# Data

== == ==

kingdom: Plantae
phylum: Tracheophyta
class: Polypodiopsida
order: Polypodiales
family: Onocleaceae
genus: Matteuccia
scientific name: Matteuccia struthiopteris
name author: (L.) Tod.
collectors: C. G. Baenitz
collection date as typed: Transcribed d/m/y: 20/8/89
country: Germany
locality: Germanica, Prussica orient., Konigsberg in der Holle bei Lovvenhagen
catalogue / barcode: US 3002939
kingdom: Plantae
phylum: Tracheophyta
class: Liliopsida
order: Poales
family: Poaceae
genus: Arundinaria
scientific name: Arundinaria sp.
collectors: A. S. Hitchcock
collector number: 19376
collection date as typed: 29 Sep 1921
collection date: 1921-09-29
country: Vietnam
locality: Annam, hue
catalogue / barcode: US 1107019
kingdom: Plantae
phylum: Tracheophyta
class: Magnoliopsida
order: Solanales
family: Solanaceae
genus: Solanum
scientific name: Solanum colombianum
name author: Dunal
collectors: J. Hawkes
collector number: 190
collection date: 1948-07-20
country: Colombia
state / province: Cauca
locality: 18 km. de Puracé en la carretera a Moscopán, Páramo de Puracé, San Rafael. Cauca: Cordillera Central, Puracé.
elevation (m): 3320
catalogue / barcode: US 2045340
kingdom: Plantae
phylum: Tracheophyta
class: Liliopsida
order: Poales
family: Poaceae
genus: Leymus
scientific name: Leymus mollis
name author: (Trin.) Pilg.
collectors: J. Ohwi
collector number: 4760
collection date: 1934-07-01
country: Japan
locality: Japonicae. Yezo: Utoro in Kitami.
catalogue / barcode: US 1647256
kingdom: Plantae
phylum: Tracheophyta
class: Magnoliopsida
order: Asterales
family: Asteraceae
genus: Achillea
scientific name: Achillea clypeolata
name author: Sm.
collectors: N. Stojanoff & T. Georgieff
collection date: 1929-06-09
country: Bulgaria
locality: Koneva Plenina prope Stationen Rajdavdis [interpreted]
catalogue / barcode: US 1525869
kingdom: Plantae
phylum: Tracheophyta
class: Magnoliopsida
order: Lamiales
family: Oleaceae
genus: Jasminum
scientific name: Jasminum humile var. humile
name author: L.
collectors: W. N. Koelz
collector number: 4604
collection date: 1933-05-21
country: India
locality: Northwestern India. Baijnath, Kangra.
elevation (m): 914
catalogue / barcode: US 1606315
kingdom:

== == ==

# Set task
Set down every line of the records above again, character for character, keeping their order.

# Reply to the exercise
kingdom: Plantae
phylum: Tracheophyta
class: Polypodiopsida
order: Polypodiales
family: Onocleaceae
genus: Matteuccia
scientific name: Matteuccia struthiopteris
name author: (L.) Tod.
collectors: C. G. Baenitz
collection date as typed: Transcribed d/m/y: 20/8/89
country: Germany
locality: Germanica, Prussica orient., Konigsberg in der Holle bei Lovvenhagen
catalogue / barcode: US 3002939
kingdom: Plantae
phylum: Tracheophyta
class: Liliopsida
order: Poales
family: Poaceae
genus: Arundinaria
scientific name: Arundinaria sp.
collectors: A. S. Hitchcock
collector number: 19376
collection date as typed: 29 Sep 1921
collection date: 1921-09-29
country: Vietnam
locality: Annam, hue
catalogue / barcode: US 1107019
kingdom: Plantae
phylum: Tracheophyta
class: Magnoliopsida
order: Solanales
family: Solanaceae
genus: Solanum
scientific name: Solanum colombianum
name author: Dunal
collectors: J. Hawkes
collector number: 190
collection date: 1948-07-20
country: Colombia
state / province: Cauca
locality: 18 km. de Puracé en la carretera a Moscopán, Páramo de Puracé, San Rafael. Cauca: Cordillera Central, Puracé.
elevation (m): 3320
catalogue / barcode: US 2045340
kingdom: Plantae
phylum: Tracheophyta
class: Liliopsida
order: Poales
family: Poaceae
genus: Leymus
scientific name: Leymus mollis
name author: (Trin.) Pilg.
collectors: J. Ohwi
collector number: 4760
collection date: 1934-07-01
country: Japan
locality: Japonicae. Yezo: Utoro in Kitami.
catalogue / barcode: US 1647256
kingdom: Plantae
phylum: Tracheophyta
class: Magnoliopsida
order: Asterales
family: Asteraceae
genus: Achillea
scientific name: Achillea clypeolata
name author: Sm.
collectors: N. Stojanoff & T. Georgieff
collection date: 1929-06-09
country: Bulgaria
locality: Koneva Plenina prope Stationen Rajdavdis [interpreted]
catalogue / barcode: US 1525869
kingdom: Plantae
phylum: Tracheophyta
class: Magnoliopsida
order: Lamiales
family: Oleaceae
genus: Jasminum
scientific name: Jasminum humile var. humile
name author: L.
collectors: W. N. Koelz
collector number: 4604
collection date: 1933-05-21
country: India
locality: Northwestern India. Baijnath, Kangra.
elevation (m): 914
catalogue / barcode: US 1606315
kingdom:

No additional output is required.